I joined the Communist Party late in the summer of 1934. I got out a year and a half later.
I have no spy stories to tell, because I saw no spies. Nor did I understand, at that time, any opposition between American and Russian national interest. It was not even clear to me in 1936 that the American Communist Party was abjectly taking its orders from the Kremlin.
What I learned was the minimum that anyone must learn who puts his head into the noose of party "discipline." The Communists automatically violated the daily practices of democracy to which I was accustomed. They attempted to control thought and to suppress personal opinion. They tried to dictate personal conduct. They habitually distorted and disregarded and violated the truth. All this was crudely opposite to their claims of "democracy" and "the scientific approach."
To be a member of the Communist Party is to have a taste of the police state. It is a diluted taste but it is bitter and unforgettable. It is diluted because you can walk out.
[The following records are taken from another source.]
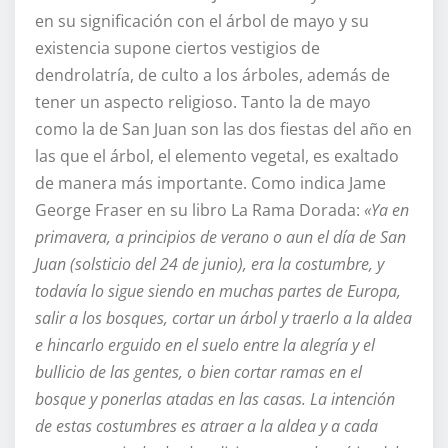
en su significación con el árbol de mayo y su
existencia supone ciertos vestigios de
dendrolatría, de culto a los árboles, además de
tener un aspecto religioso. Tanto la de mayo
como la de San Juan son las dos fiestas del año en
las que el árbol, el elemento vegetal, es exaltado
de manera más importante. Como indica Jame
George Fraser en su libro La Rama Dorada:
«Ya en
primavera, a principios de verano o aun el día de San
Juan (solsticio del 24 de junio), era la costumbre, y
todavía lo sigue siendo en muchas partes de Europa,
salir a los bosques, cortar un árbol y traerlo a la aldea
e hincarlo erguido en el suelo entre la alegría y el
bullicio de las gentes, o bien cortar ramas en el
bosque y ponerlas atadas en las casas. La intención
de estas costumbres es atraer a la aldea y a cada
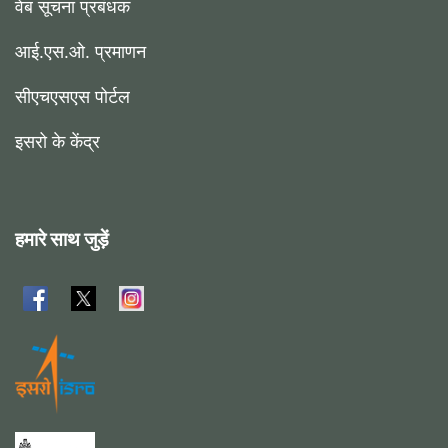
वेब सूचना प्रबंधक
आई.एस.ओ. प्रमाणन
सीएचएसएस पोर्टल
इसरो के केंद्र
हमारे साथ जुड़ें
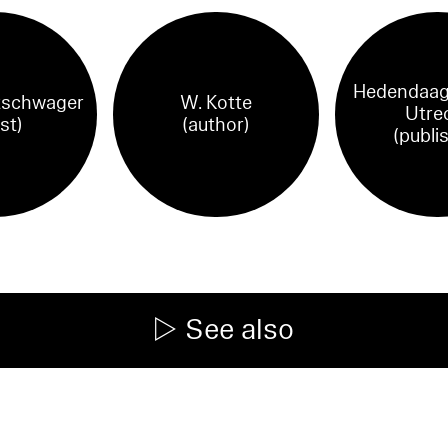
Hedendaag
tschwager
W. Kotte
Utre
ist)
(author)
(publi
See also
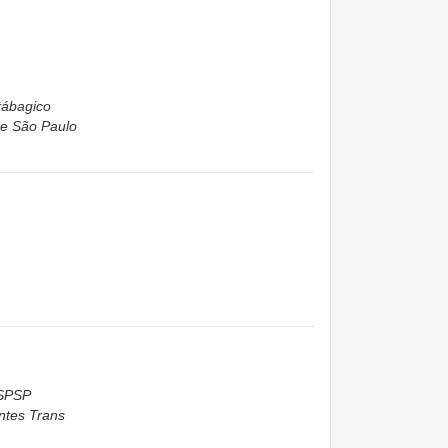
tábagico
de São Paulo
 SPSP
ntes Trans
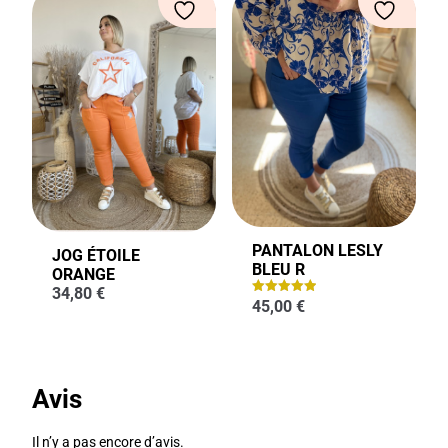
PANTALON LESLY
JOG ÉTOILE
BLEU R
ORANGE
34,80
€
45,00
€
Note
5.00
sur 5
Avis
Il n’y a pas encore d’avis.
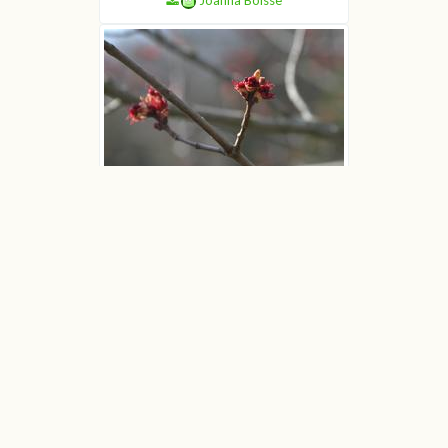
Klon czerwony
Joanna Boisse
Klon czerwony
Joanna Boisse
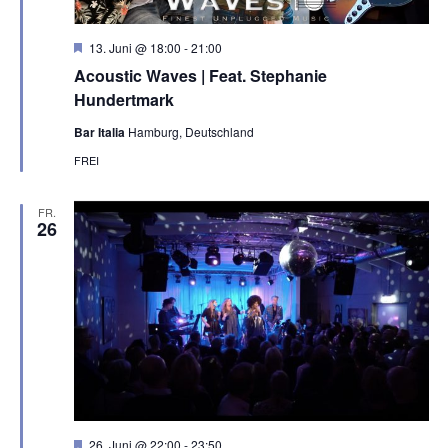
H
13. Juni @ 18:00
-
21:00
e
Acoustic Waves | Feat. Stephanie
r
v
Hundertmark
o
r
Bar Italia
Hamburg, Deutschland
g
e
FREI
h
o
b
FR.
e
26
n
H
26. Juni @ 22:00
-
23:50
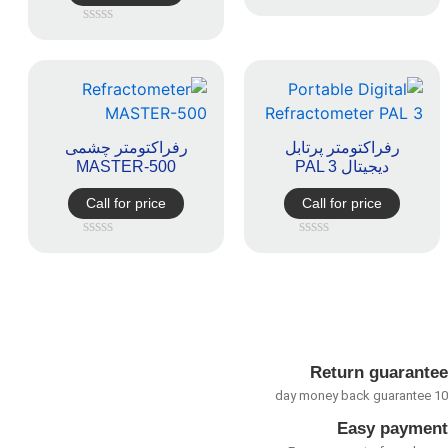
امتیاز
0
امتیاز
از
0
5
از
5
رفراکتومتر پرتابل
رفراکتومتر چشمی
دیجیتال PAL 3
MASTER-500
Call for price
Call for price
امتیاز
امتیاز
0
0
از
از
5
5
Return guarant
Easy payme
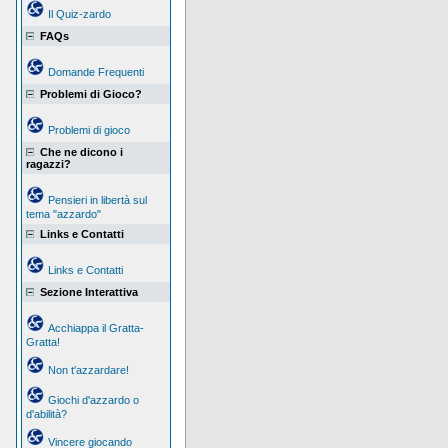
Il Quiz-zardo
FAQs
Domande Frequenti
Problemi di Gioco?
Problemi di gioco
Che ne dicono i
ragazzi?
Pensieri in libertà sul
tema "azzardo"
Links e Contatti
Links e Contatti
Sezione Interattiva
Acchiappa il Gratta-
Gratta!
Non t'azzardare!
Giochi d'azzardo o
d'abilità?
Vincere giocando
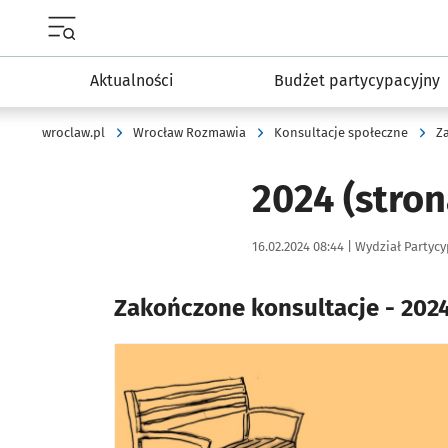
Menu główne portalu wroclaw.pl
Aktualności
Budżet partycypacyjny
wroclaw.pl
Wrocław Rozmawia
Konsultacje społeczne
Z
2024
(stron
Data publikacji:
Autor:
16.02.2024 08:44 |
Wydział Partycy
Zakończone konsultacje - 202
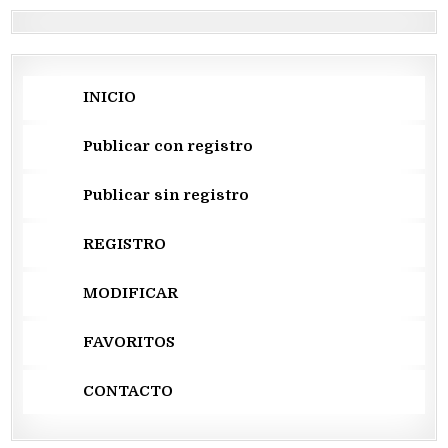
INICIO
Publicar con registro
Publicar sin registro
REGISTRO
MODIFICAR
FAVORITOS
CONTACTO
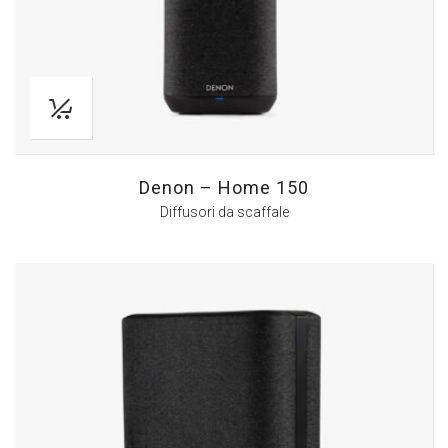
Denon – Home 150
Diffusori da scaffale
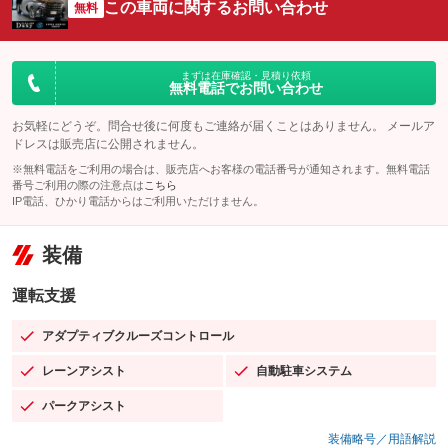
この車両に関するお問い合わせ
無料
まずは在庫確認・見積り依頼
無料電話でお問い合わせ
お気軽にどうぞ。問合せ後に何度もご連絡が届くことはありません。 メールア
ドレスは販売店に公開されません。
※無料電話をご利用の場合は、販売店へお客様の電話番号が通知されます。無料電話
番号ご利用の際の注意点は
こちら
IP電話、ひかり電話からはご利用いただけません。
装備
運転支援
アダプティブクルーズコントロール
：装備あり
レーンアシスト
自動駐車システム
：装備あり
：装備あり
パークアシスト
：装備あり
装備略号／用語解説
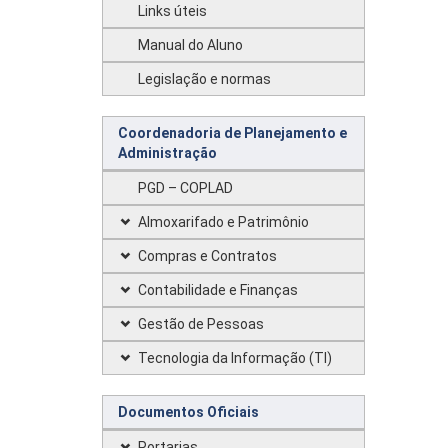
Links úteis
Manual do Aluno
Legislação e normas
Coordenadoria de Planejamento e
Administração
PGD – COPLAD
Almoxarifado e Patrimônio
Compras e Contratos
Contabilidade e Finanças
Gestão de Pessoas
Tecnologia da Informação (TI)
Documentos Oficiais
Portarias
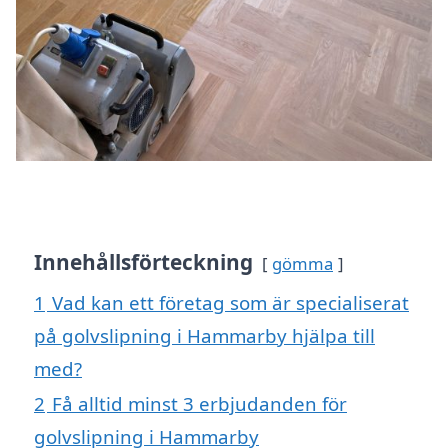
Innehållsförteckning
gömma
1
Vad kan ett företag som är specialiserat
på golvslipning i Hammarby hjälpa till
med?
2
Få alltid minst 3 erbjudanden för
golvslipning i Hammarby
I got out in the spring of 1936.
The question will be asked why I did not tell this story sooner. I was held back, primarily, by concern for the reputations and employment of people who may, like myself, have left the party many years ago.
I was also held back by a piece of specious reasoning which has silenced many liberals. It goes like this: "You may hate the Communists, but you must not attack them or expose them, because if you do you are attacking the right to hold unpopular opinions and you are joining the people who attack civil liberties."
I have thought soberly about this. It is, simply, a lie.
Secrecy serves the Communists . . .
The motion pictures I have made and the plays I have chosen to direct represent my convictions.
I expect to continue to make the same kinds of pictures and to direct the same kinds of plays.